Page 1 of The Obsession

Part One

boy meets girl

Chapter One

Logan

Ms. Taylor gave me a smile, the kind I’d secretly dubbed the Soothing Guidance Counselor Smile. She wore it the way she wore her soft cardigan, a conscious choice made to put “problem students” like myself at ease.

“How was your summer, Logan?”

“Fine.” My summer had been spent in a haze of Netflix and scrolling through pictures of Sophie until inky night gave way to watery sunlight and my brain felt like it was about to dribble out of my ears. “It was great, actually. I got lots of rest.” My voice came out thick and slow. Maybe because I hadn’t been sleeping well and always felt like I was groping my way through a fog. Maybe because I had a permanent lump in my throat.

“That’s wonderful to hear, Logan.”

Why did she always have to say my name at the end of every sentence?

“Are you feeling prepared for the new semester, Logan?”

“Yeah,” I said. “I’m ready to join the team again.”

Ms. Taylor’s smile lost some wattage. “Let’s come back to lacrosse later, after our chat.”

I tried to find the familiar anger, the old gunpowder barrel of energy that would wrench me out of this murk and make me feel something. It was there, I knew it was. I could feel it lurking at the edges, reaching out for me. But I was so tired.

Honestly, I wasn’t even sure if I cared about getting back on the team. But Dad said what I really needed was to get back to sports. Get a good sweat going, thrash it out on the field, like if I could only run hard enough, I’d be able to outrun Sophie’s ghost.

“When we talked last spring, you were going through a really challenging time.”

I winced at the memory of my last session with Ms. Taylor. I’d been consumed by rage then. I’d called her a bitch and then something worse, and she’d sat there silently, looking very disappointed.

“I’m sorry,” I mumbled.

Ms. Taylor smiled. “Thank you, Logan. I appreciate that. How are you feeling about being back at Draycott?”

Like I was thrust into a graveyard. Ghosts everywhere. But I had to move on. Sophie would’ve wanted me to move on. “I’m fine, really. I was just kind of derailed by my classmate’s death. Made me question my own mortality or whatever.” How ridiculous to refer to the love of my life as myclassmate, like we were strangers who passed each other in the hall.

Ms. Taylor gave me a sympathetic grimace. “I understand.”

No, you fucking don’t.No one knew Sophie like I did. No one had any idea how her death had completely devastated my life. We never dated, not officially, but our love was the real deal. Nobody understood, though. “She’s leading you on,” they told me, but they didn’t know what Sophie was like when it was just us.

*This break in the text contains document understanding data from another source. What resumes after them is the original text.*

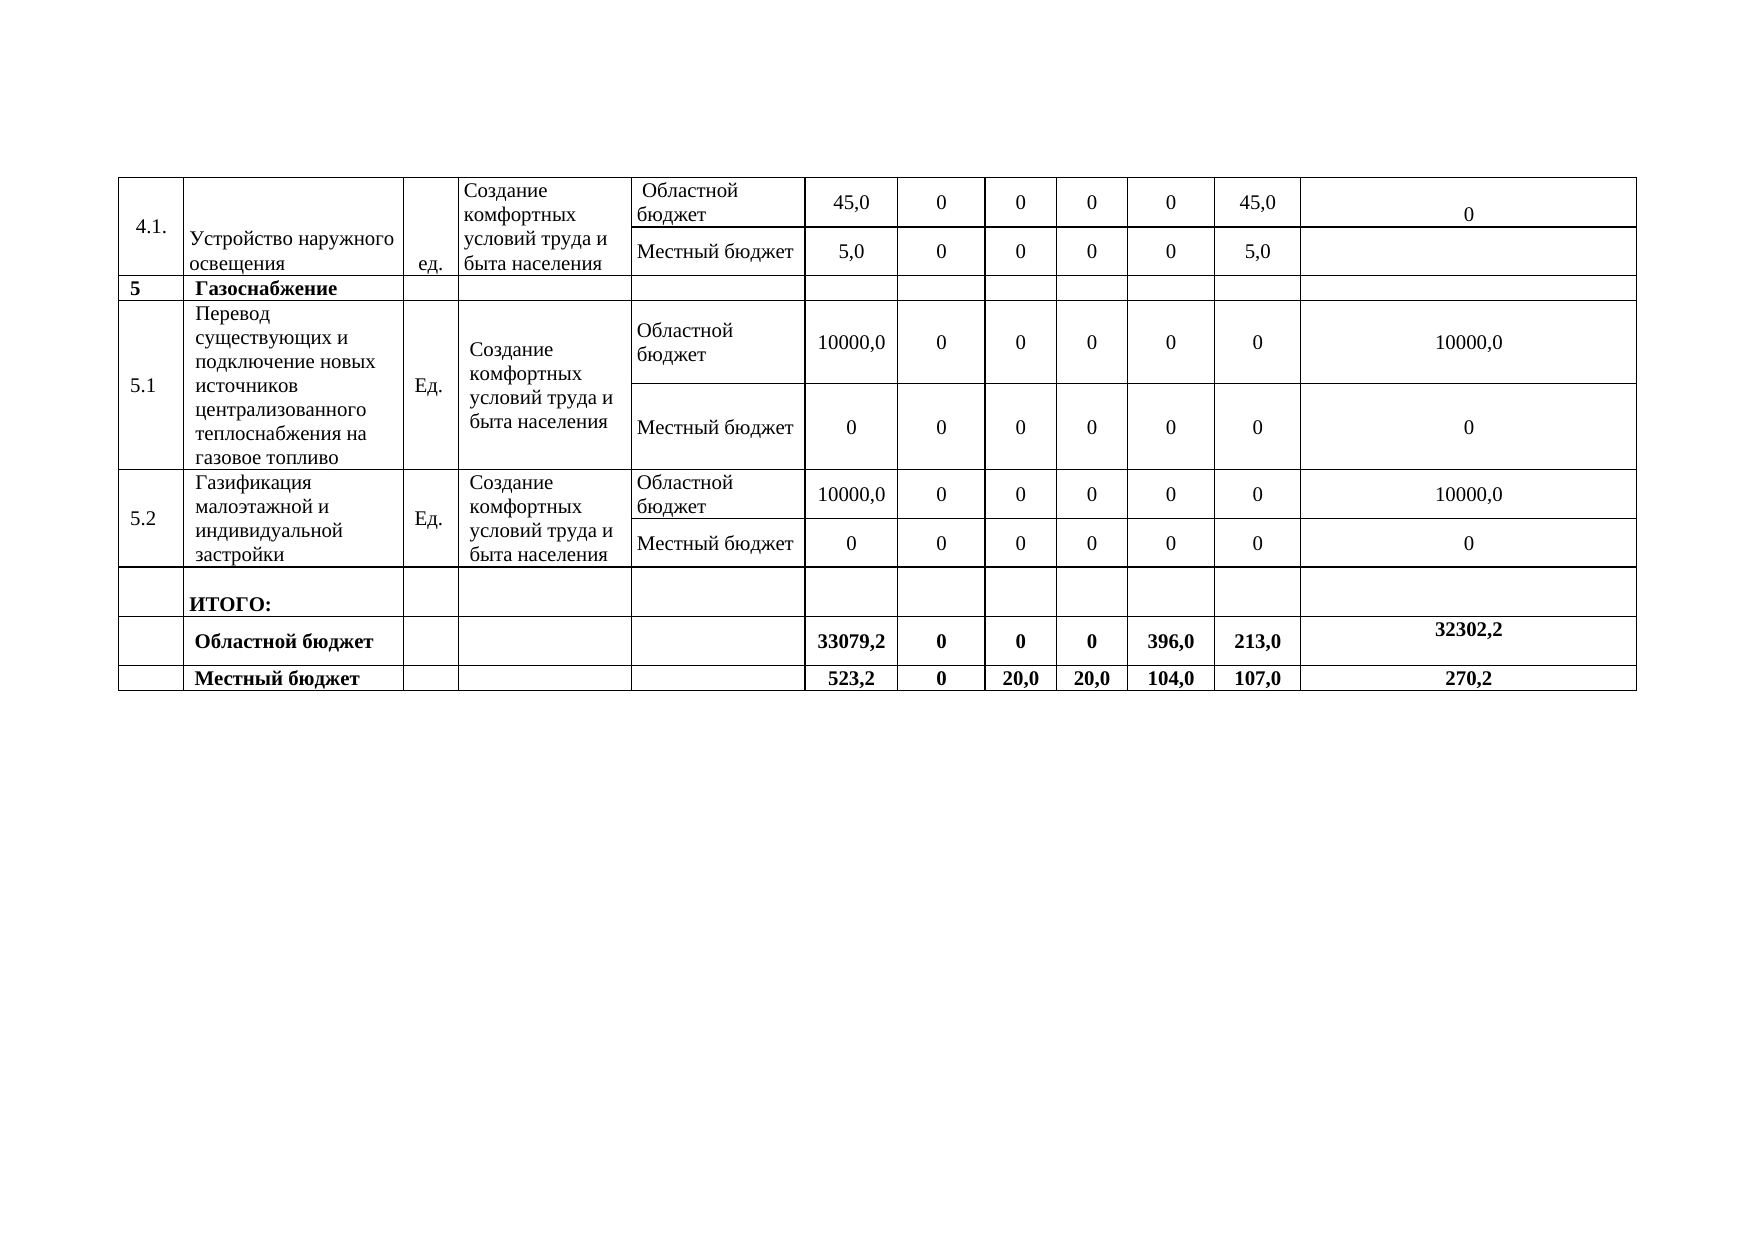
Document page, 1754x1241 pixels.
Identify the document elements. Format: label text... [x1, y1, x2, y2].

table_cell 0 [1057, 384, 1127, 469]
table_cell [404, 568, 458, 616]
table_cell 45,0 [806, 178, 897, 226]
table_cell Местный бюджет [632, 384, 804, 469]
table_cell 0 [1128, 470, 1214, 518]
table_cell ИТОГО: [184, 568, 403, 616]
table_cell 0 [1128, 228, 1214, 274]
table_cell 0 [898, 617, 984, 665]
table_cell 0 [986, 228, 1056, 274]
table_cell 0 [1057, 470, 1127, 518]
table_cell 0 [1128, 178, 1214, 226]
table_cell [632, 568, 804, 616]
table_cell [806, 568, 897, 616]
table_cell 0 [986, 384, 1056, 469]
table_cell 0 [1128, 301, 1214, 383]
table_cell [1128, 568, 1214, 616]
table_cell [404, 276, 458, 299]
table_cell 10000,0 [806, 470, 897, 518]
table_cell 0 [986, 617, 1056, 665]
table_cell Областной бюджет [632, 178, 804, 226]
table_cell 0 [898, 178, 984, 226]
table_cell 20,0 [1057, 666, 1127, 690]
table_cell 0 [806, 519, 897, 566]
table_cell 0 [898, 666, 984, 690]
table_cell Газификация малоэтажной и индивидуальной застройки [184, 470, 403, 566]
table_cell 0 [1057, 178, 1127, 226]
table_cell Областной бюджет [632, 301, 804, 383]
table_cell [898, 276, 984, 299]
table_cell 0 [986, 519, 1056, 566]
table_cell 396,0 [1128, 617, 1214, 665]
table_cell 0 [986, 301, 1056, 383]
table_cell 5.1 [119, 301, 183, 469]
table_cell 104,0 [1128, 666, 1214, 690]
table_cell 5,0 [806, 228, 897, 274]
table_cell [1301, 276, 1636, 299]
table_cell 10000,0 [1301, 470, 1636, 518]
table_cell 0 [1215, 301, 1300, 383]
table_cell 0 [1215, 519, 1300, 566]
table_cell Создание комфортных условий труда и быта населения [459, 301, 631, 469]
table_cell [986, 276, 1056, 299]
table_cell [1301, 568, 1636, 616]
table_cell Перевод существующих и подключение новых источников централизованного теплоснабжения на газовое топливо [184, 301, 403, 469]
table_cell 0 [1128, 519, 1214, 566]
table_cell 10000,0 [806, 301, 897, 383]
table_cell 4.1. [119, 178, 183, 274]
table_cell 0 [898, 519, 984, 566]
table_cell 0 [1301, 519, 1636, 566]
table_cell 0 [986, 470, 1056, 518]
table_cell 0 [1215, 384, 1300, 469]
table_cell Местный бюджет [632, 228, 804, 274]
table_cell Местный бюджет [632, 519, 804, 566]
table_cell 0 [1057, 301, 1127, 383]
table_cell 5 [119, 276, 183, 299]
table_cell Ед. [404, 301, 458, 469]
table_cell [986, 568, 1056, 616]
table_cell [632, 276, 804, 299]
table_cell [1301, 228, 1636, 274]
table_cell 0 [986, 178, 1056, 226]
table_cell Областной бюджет [632, 470, 804, 518]
table_cell [1215, 568, 1300, 616]
table_cell 20,0 [986, 666, 1056, 690]
table_cell 5,0 [1215, 228, 1300, 274]
table_cell 0 [898, 228, 984, 274]
table_cell [404, 666, 458, 690]
table_cell [632, 617, 804, 665]
table_cell Областной бюджет [184, 617, 403, 665]
table_cell Ед. [404, 470, 458, 566]
table_cell Устройство наружного освещения [184, 178, 403, 274]
table_cell 33079,2 [806, 617, 897, 665]
table_cell 0 [1057, 617, 1127, 665]
table_cell [404, 617, 458, 665]
table_cell [632, 666, 804, 690]
table_cell [806, 276, 897, 299]
table_cell 213,0 [1215, 617, 1300, 665]
table_cell [1057, 276, 1127, 299]
table_cell 0 [806, 384, 897, 469]
table_cell [459, 617, 631, 665]
table_cell 0 [898, 301, 984, 383]
table_cell 0 [898, 470, 984, 518]
table_cell [119, 666, 183, 690]
table_cell Создание комфортных условий труда и быта населения [459, 470, 631, 566]
table_cell [898, 568, 984, 616]
table_cell 107,0 [1215, 666, 1300, 690]
table_cell 270,2 [1301, 666, 1636, 690]
table_cell [459, 666, 631, 690]
table_cell [459, 276, 631, 299]
table_cell 32302,2 [1301, 617, 1636, 665]
table_cell [459, 568, 631, 616]
table_cell 10000,0 [1301, 301, 1636, 383]
table_cell [119, 568, 183, 616]
table_cell 0 [1057, 519, 1127, 566]
table_cell 0 [1301, 178, 1636, 226]
table_cell Газоснабжение [184, 276, 403, 299]
table_cell Местный бюджет [184, 666, 403, 690]
table_cell [1057, 568, 1127, 616]
table_cell 0 [1057, 228, 1127, 274]
table_cell 5.2 [119, 470, 183, 566]
table_cell [119, 617, 183, 665]
table_cell 0 [1215, 470, 1300, 518]
table_cell [1215, 276, 1300, 299]
table_cell 45,0 [1215, 178, 1300, 226]
table_cell ед. [404, 178, 458, 274]
table_cell 0 [1128, 384, 1214, 469]
table_cell 0 [898, 384, 984, 469]
table_cell 0 [1301, 384, 1636, 469]
table_cell [1128, 276, 1214, 299]
table_cell Создание комфортных условий труда и быта населения [459, 178, 631, 274]
table_cell 523,2 [806, 666, 897, 690]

I tuned out the next few minutes as Ms. Taylor rambled on about how she expected great and wonderful things from me and how she’d have a chat with Coach about letting me back on the team and how I totally would be allowed back as long as I pulled my grades up and didn’t mouth off to teachers again and behaved like a good little boy.

“You’ll be fine, Logan. I believe in you. You’re a good kid,” she said, getting up. “You’re going to do great things this semester, I know it.”

Her words stayed with me as I walked back to my dorm room.Do great things.It felt more like a threat than anything. Do great things, or get suspended again, maybe even expelled. Do great things, or get rejected by every college and be a loser for the rest of your life.

I checked my phone. I had close to an hour before the assembly. The early-morning sun was painting everything a golden hue. The lush, rolling fields, the ivy wrapped around Draycott Academy’s sandstone buildings—everything shone with warmth. Another slow wave of resentment. Before Sophie died, I would’ve stood still and taken it all in. I would’ve asked her to walk with me to the rose garden to admire the dewy flowers before telling her she was more beautiful than any rose. Now, beauty was wasted on me.

I trudged back to my room and got ready for class. But by the time I put on my navy-blue blazer, gathered all my books, and messed up my hair in just the right way, I was exhausted. I walked to the common room, where Josh was finishing up his coffee. He waved at me and smiled. Was his smile just the slightest bit strained? I tried my best to smile back like I meant it.

“Hey, man! How was your summer?” he asked, giving me a one-armed hug.

“It was okay. How was yours?”

Josh started yapping about how his folks had taken him and his sister to Bordeaux for the summer. Somehow, I managed to follow him out of the dorm.

Summer was still clinging to the air with sticky stubbornness, never mind the fact that it was already September and Draycott Academy was surrounded by lush, green Northern Californian hills. All around us were excited cries like, “Omigod, did you guys hook up over the break?” and “Did you see Jenna’s new boobs?” Groups of too-cool-to-care seniors and terrified freshman chattered and shriek-giggled, and I was so done with my schoolmates. It wasn’t even nine o’clock yet, but my shirt was already sticking to my back with sweat.